Surface plasmon polaritons in a semi-bounded degenerate plasma: role of spatial dispersion and collisions

Surface plasmon polaritons (SPPs) in a semi-bounded degenerate plasma (e.g., a metal) are studied using the quasiclassical mean-field kinetic model, taking into account the spatial dispersion of the plasma (due to quantum degeneracy of electrons) and electron-ion (electron-lattice, for metals) collisions.
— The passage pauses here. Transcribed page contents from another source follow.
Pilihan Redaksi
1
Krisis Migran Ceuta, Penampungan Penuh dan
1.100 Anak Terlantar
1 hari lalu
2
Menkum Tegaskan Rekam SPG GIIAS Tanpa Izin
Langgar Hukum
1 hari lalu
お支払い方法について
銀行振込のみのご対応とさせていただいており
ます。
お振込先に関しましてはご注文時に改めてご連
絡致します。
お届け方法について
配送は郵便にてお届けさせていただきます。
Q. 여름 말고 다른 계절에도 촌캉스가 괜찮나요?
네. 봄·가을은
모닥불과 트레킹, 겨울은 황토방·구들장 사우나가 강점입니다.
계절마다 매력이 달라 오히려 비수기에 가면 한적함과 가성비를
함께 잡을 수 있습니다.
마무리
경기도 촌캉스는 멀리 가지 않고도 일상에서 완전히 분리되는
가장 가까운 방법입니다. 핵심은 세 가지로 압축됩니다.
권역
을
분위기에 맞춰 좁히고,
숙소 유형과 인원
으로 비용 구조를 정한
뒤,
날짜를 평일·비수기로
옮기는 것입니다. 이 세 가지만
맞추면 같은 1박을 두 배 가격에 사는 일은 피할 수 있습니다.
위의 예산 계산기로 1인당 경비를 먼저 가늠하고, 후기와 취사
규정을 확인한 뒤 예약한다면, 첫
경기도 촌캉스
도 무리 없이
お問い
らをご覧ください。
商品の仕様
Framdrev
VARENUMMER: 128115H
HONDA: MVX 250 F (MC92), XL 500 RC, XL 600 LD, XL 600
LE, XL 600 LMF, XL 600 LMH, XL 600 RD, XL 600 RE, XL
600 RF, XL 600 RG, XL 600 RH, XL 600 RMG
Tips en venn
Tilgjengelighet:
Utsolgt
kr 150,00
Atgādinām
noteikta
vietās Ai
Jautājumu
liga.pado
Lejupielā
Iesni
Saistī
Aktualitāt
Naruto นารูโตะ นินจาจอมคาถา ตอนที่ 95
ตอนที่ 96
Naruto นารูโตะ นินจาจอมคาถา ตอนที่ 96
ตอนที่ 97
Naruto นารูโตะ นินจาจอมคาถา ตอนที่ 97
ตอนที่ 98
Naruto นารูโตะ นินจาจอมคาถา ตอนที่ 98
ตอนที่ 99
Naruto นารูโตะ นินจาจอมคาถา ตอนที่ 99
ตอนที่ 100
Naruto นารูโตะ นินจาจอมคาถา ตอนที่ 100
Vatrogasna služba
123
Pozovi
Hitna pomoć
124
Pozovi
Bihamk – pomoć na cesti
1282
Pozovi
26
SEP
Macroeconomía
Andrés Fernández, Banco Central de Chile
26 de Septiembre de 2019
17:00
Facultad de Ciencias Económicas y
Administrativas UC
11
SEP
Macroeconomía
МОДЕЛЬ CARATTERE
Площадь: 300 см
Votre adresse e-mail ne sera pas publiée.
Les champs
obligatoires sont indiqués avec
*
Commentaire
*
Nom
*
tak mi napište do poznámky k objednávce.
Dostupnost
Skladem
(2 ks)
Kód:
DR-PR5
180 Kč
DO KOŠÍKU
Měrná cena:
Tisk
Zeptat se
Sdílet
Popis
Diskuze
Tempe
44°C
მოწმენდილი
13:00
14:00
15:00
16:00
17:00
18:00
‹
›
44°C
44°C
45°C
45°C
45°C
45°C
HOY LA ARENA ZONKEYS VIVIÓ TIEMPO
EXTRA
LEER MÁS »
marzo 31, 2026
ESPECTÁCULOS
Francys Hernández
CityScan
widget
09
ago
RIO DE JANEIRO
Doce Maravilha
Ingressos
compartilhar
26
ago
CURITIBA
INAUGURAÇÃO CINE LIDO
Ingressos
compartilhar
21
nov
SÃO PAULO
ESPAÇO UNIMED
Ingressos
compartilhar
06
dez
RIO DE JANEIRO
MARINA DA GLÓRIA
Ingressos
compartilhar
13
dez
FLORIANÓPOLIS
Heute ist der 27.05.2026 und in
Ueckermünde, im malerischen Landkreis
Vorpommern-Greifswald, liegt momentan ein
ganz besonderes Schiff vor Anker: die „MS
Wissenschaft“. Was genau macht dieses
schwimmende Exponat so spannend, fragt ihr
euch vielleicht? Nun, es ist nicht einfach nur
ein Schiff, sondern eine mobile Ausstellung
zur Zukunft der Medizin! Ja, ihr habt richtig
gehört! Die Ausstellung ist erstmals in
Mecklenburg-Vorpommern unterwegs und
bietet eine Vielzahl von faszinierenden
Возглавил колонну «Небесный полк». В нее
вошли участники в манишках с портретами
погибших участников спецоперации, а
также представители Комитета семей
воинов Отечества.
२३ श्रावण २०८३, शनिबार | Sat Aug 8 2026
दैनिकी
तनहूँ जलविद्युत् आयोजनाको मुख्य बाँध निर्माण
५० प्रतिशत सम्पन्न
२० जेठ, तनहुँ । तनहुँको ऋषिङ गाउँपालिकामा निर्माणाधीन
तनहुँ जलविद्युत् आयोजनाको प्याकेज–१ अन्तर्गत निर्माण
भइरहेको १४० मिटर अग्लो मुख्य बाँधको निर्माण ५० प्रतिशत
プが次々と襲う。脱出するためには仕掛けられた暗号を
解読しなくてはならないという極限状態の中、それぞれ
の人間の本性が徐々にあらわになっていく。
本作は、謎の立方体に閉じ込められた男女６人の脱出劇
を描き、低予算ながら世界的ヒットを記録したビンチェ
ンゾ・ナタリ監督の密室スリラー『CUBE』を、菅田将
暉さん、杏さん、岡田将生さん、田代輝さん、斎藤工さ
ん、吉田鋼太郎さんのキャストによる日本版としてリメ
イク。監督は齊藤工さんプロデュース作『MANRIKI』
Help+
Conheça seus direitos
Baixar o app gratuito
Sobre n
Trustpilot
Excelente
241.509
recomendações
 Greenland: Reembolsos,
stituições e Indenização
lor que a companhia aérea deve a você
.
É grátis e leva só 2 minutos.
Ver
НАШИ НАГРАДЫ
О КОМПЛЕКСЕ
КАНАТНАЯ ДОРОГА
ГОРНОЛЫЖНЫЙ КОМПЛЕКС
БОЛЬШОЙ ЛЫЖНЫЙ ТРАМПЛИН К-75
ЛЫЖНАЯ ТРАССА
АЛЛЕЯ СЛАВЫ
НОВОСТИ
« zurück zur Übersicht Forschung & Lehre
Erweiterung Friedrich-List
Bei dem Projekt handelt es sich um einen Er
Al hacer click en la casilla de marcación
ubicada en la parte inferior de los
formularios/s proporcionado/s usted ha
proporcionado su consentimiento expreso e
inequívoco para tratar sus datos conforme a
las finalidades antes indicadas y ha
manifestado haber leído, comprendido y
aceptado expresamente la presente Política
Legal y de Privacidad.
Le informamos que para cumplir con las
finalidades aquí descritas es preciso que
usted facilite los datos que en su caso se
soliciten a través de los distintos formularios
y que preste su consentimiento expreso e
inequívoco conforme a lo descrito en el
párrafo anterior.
SPP dispersion and damping are obtained in both retarded ($\omega/k_z\sim c$) and non-retarded ($\omega/k_z\ll c$) regions, as well as in between. It is shown that the plasma spatial dispersion significantly affects the properties of SPPs, especially at short wavelengths (less than the collisionless skin depth, $\lambda\lesssim c/\omega_{pe}$). Namely, the collisionless (Landau) damping of SPPs (due to spatial dispersion) is comparable to the purely collisional (Ohmic) damping (due to electron-lattice collisions) in a wide range of SPP wavelengths, e.g., from $\lambda\sim20$ nm to $\lambda\sim0.8$ nm for SPP in gold at T=293 K, and from $\lambda\sim400$ nm to $\lambda\sim0.7$ nm for SPPs in gold at T=100 K. The spatial dispersion is also shown to affect, in a qualitative way, the dispersion of SPPs at short wavelengths $\lambda\lesssim c/\omega_{pe}$.